## Requirement
Copy the data below word for word, from the line with "Please give the number" to the line with "Answer: approximately 135°", including both of those lines and nothing else.

## Input records

═══

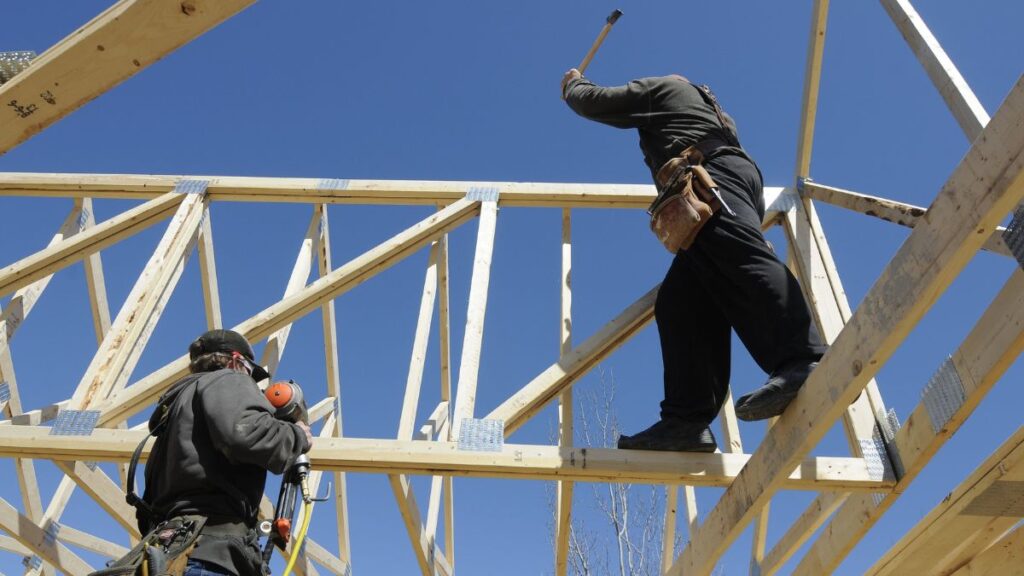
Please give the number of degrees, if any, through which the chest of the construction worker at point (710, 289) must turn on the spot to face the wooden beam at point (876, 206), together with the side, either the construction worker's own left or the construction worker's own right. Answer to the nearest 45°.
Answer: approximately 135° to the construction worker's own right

═══

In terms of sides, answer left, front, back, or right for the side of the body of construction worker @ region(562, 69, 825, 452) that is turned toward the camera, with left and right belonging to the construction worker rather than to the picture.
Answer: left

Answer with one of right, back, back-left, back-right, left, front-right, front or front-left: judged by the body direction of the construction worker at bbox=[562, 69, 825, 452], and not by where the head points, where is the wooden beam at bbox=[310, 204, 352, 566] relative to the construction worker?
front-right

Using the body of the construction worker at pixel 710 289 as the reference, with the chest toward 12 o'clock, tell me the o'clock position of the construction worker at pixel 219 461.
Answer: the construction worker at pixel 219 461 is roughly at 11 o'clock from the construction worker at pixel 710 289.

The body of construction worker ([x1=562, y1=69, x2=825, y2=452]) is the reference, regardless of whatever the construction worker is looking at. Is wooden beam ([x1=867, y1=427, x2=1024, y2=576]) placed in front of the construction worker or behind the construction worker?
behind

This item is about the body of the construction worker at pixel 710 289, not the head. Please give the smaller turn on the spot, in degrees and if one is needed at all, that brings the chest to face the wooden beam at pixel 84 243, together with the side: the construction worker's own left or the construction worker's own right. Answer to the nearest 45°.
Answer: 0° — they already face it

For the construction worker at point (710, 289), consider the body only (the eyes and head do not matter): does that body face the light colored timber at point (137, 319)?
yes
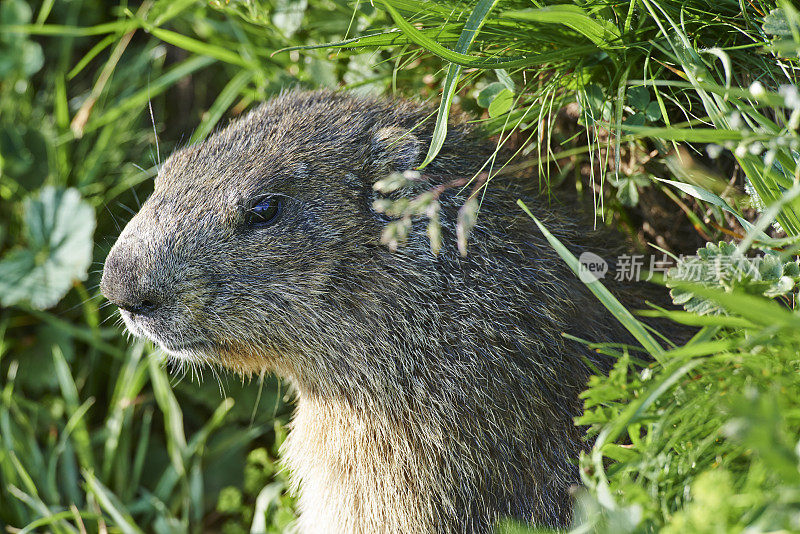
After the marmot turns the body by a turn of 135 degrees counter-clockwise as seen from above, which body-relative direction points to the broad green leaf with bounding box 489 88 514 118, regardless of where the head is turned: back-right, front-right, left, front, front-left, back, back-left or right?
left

═══

## Response area
Please give the number of degrees, if any, through which the chest of the construction worker at point (710, 289) must turn on the spot to face the wooden beam at point (876, 206), together with the side, either the construction worker's own left or the construction worker's own right. Answer to the nearest 45°.
Answer: approximately 135° to the construction worker's own right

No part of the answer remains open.